# can i slow growth by half



## blondlebanese (Nov 9, 2014)

I want to slow down the rate of growth at the clone and veg stage.  is this possible?  what happens to a plant that has extreme rootball. I think I read that the growth slows way down.  can I make it stop growing without killing it?  and of coarse the plant must recover and flower.


----------



## Rosebud (Nov 9, 2014)

clone it again, or keep it in low light and top.


----------



## Hackerman (Nov 10, 2014)

I am going through the same thing with my current crop. Timing is such that I needed to delay growth slightly so the plants were not huge when they go onto the flower tent.

I have found that slightly lower temps slow the growth down considerably. I ran my veg tent at between 65 and 70F for the first 2 months. The first shot is a pic at almost 2 full months.

Then, I raised the temps to about 75 to 80F. The second pic is only about 3 weeks later.
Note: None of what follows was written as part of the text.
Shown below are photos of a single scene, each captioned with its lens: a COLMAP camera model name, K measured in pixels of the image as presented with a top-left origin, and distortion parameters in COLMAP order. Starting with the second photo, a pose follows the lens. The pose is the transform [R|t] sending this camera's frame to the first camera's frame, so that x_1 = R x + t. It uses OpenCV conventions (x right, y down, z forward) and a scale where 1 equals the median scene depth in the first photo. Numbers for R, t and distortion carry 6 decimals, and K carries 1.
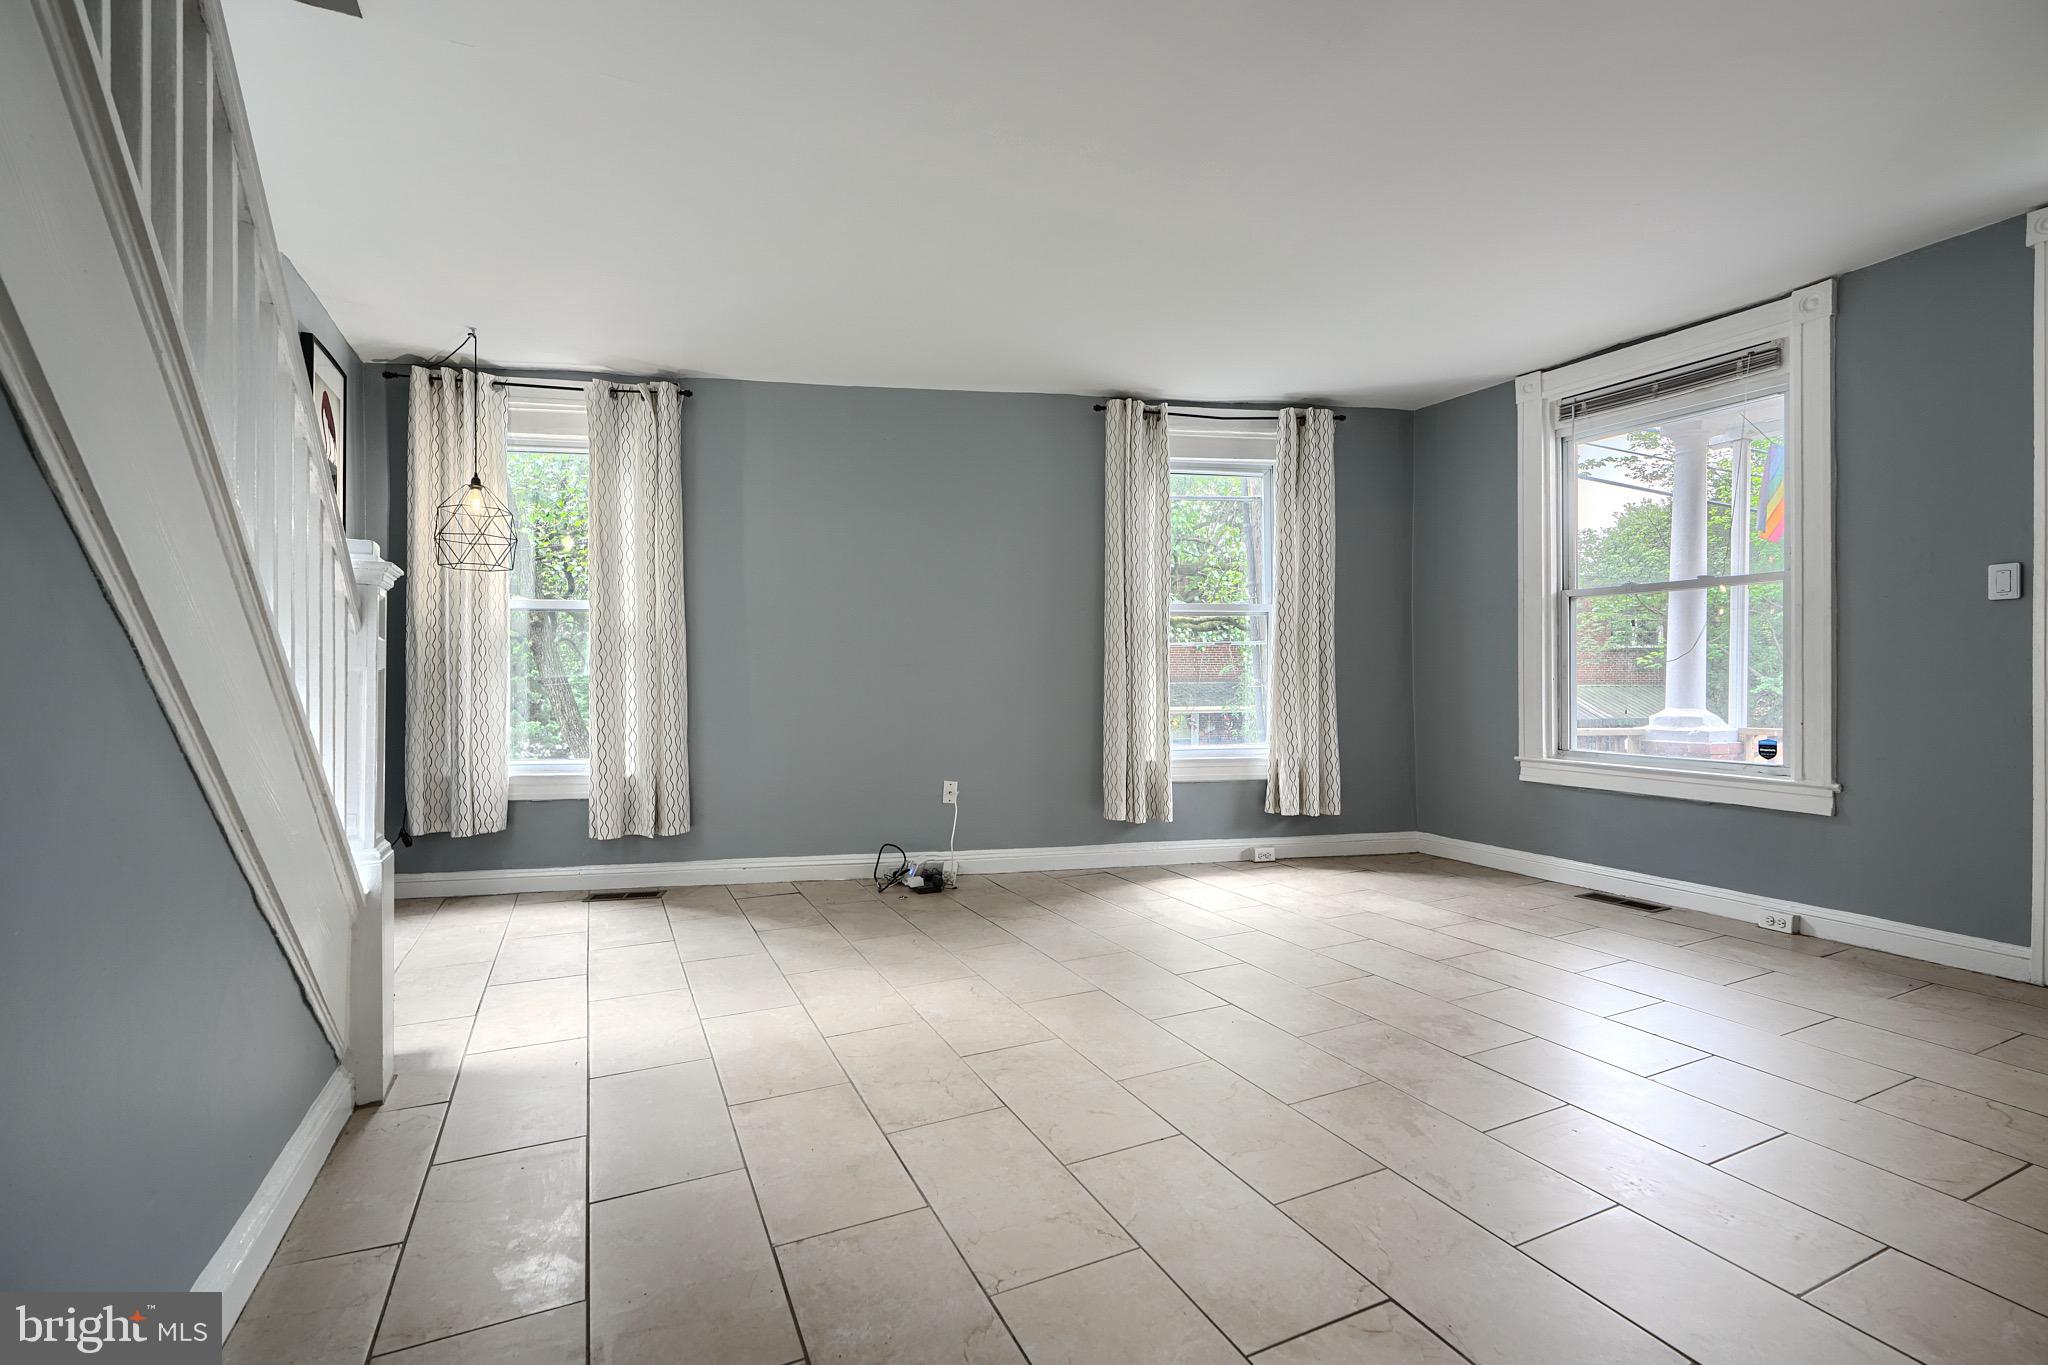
lens RADIAL K [[924.7, 0, 1027.8], [0, 924.7, 684.9], [0, 0, 1]] dist [0.002018, -0.000504]
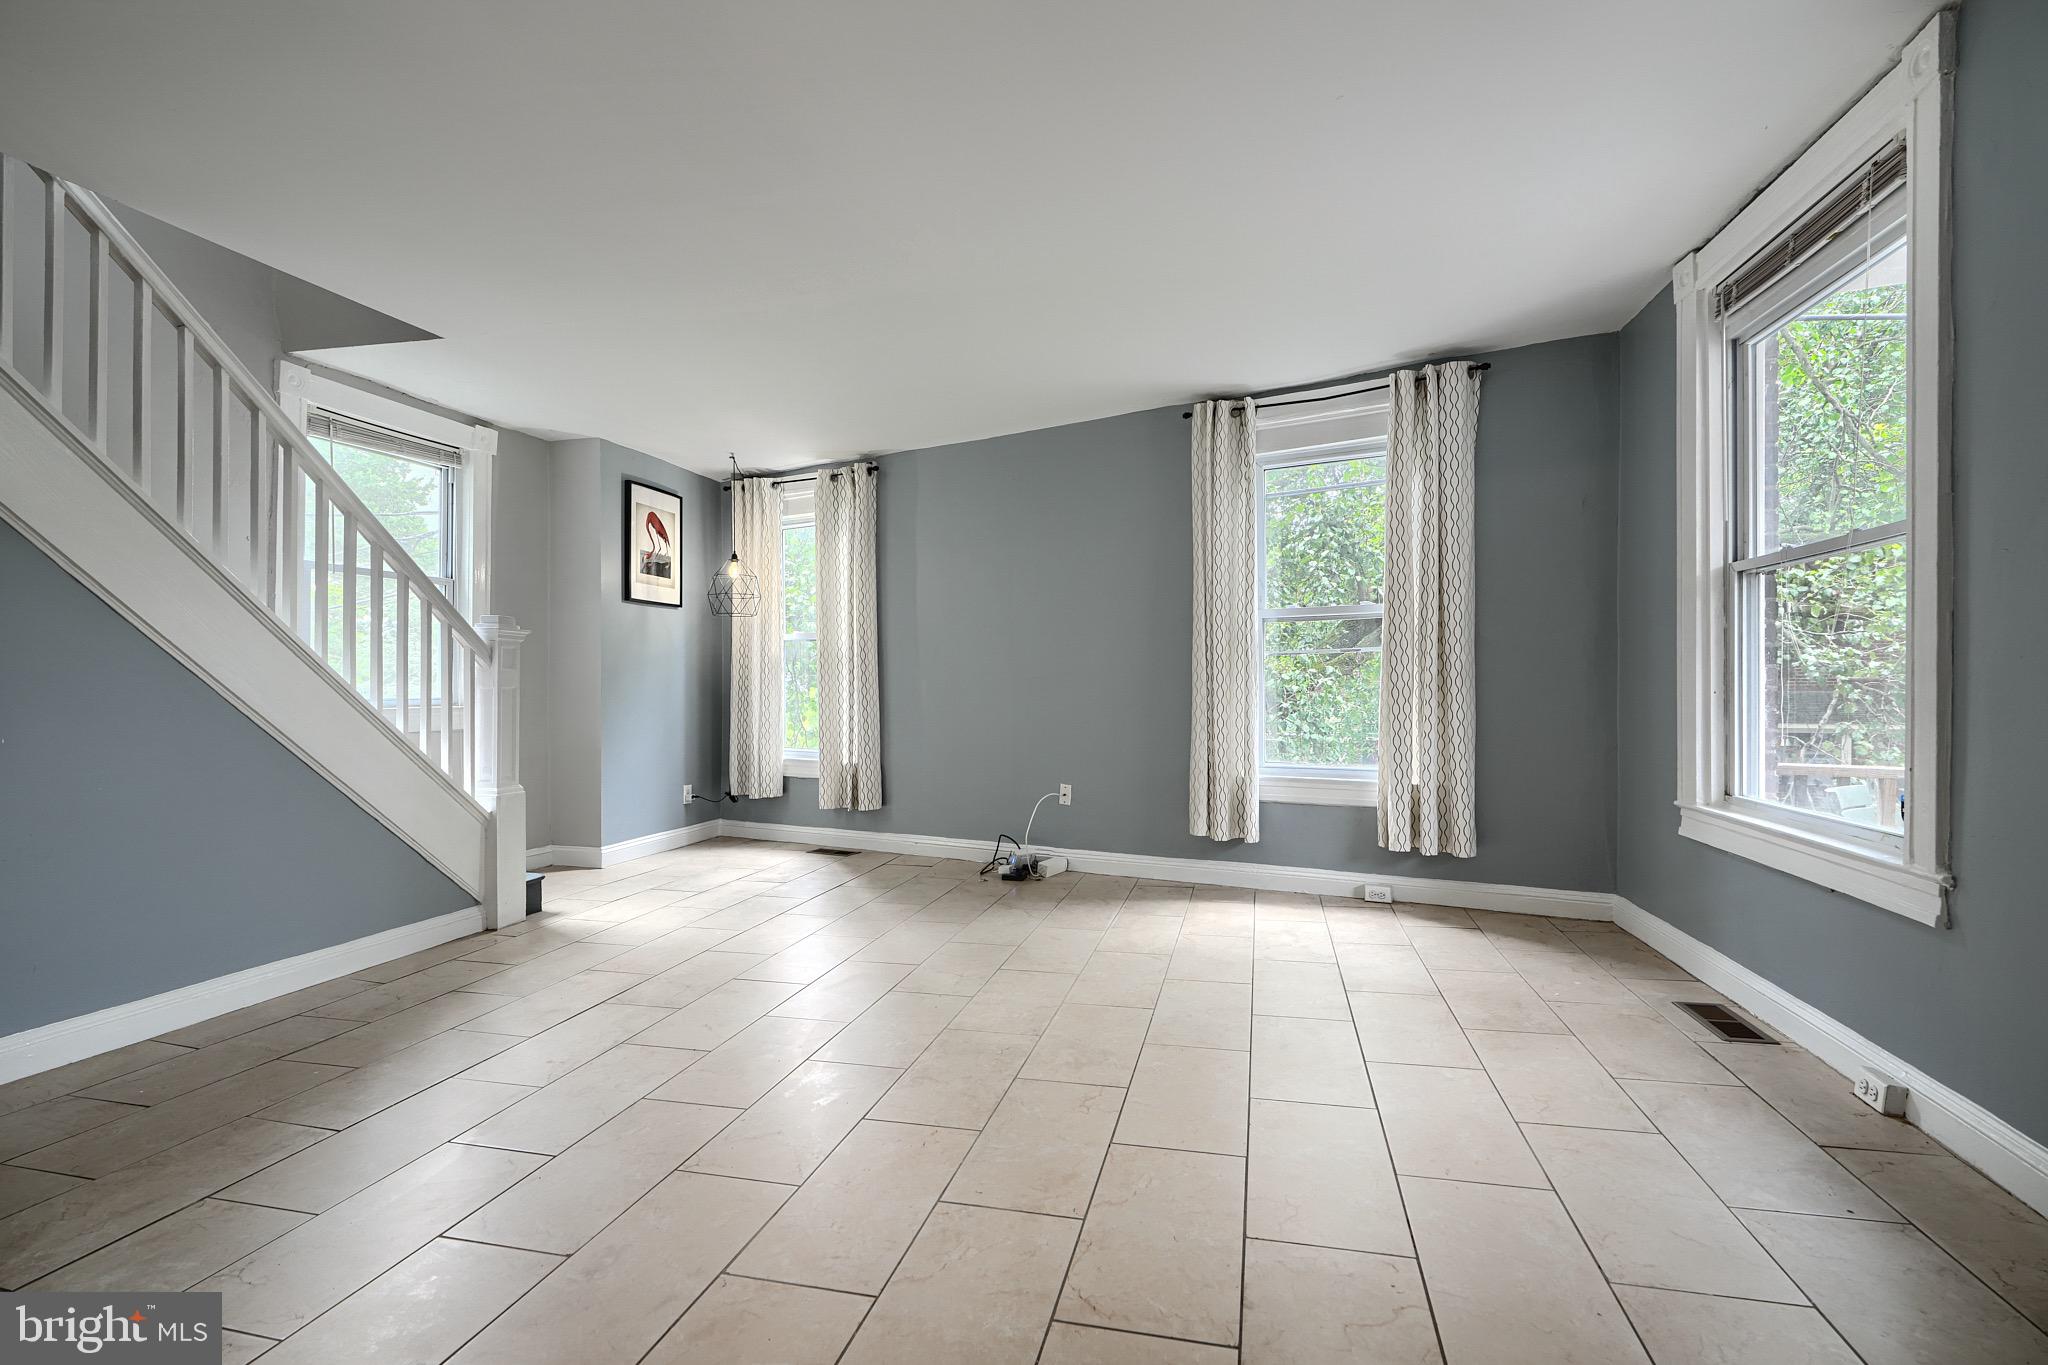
lens RADIAL K [[928.8, 0, 1025.6], [0, 928.8, 692.0], [0, 0, 1]] dist [0.000236, -0.000358]
pose [[0.770744, 0.001909, -0.637142, 0.608606], [-0.002252, 0.999997, 0.000272, -0.004882], [0.637141, 0.001226, 0.770746, 0.135301]]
They about doubled in size in the heat. 

View attachment ckclonestent.jpg


View attachment tent.jpg


----------



## The Hemp Goddess (Nov 10, 2014)

Low light could cause the plants to stretch and probably be counterproductive.  I am more of the same mind as multi.  I think that fimming , topping, lst, supercropping or a combination of these will help slow the growth.  Lower temps also slows the growth, but my plants just really do not seem to stay happy when they get too cold.  In other words, there can be other problems from lower temps rather than just slowing growth.  Continuing to take clones is a great idea and most people can benefit from more cloning experience.


----------



## blondlebanese (Nov 10, 2014)

Rosebud said:


> clone it again, or keep it in low light and top.



do you mean cut the roots off the clone and let it root again?


----------



## The Hemp Goddess (Nov 10, 2014)

You can take clones from the clones if the original clones get too large for your space and you cannot keep them.


----------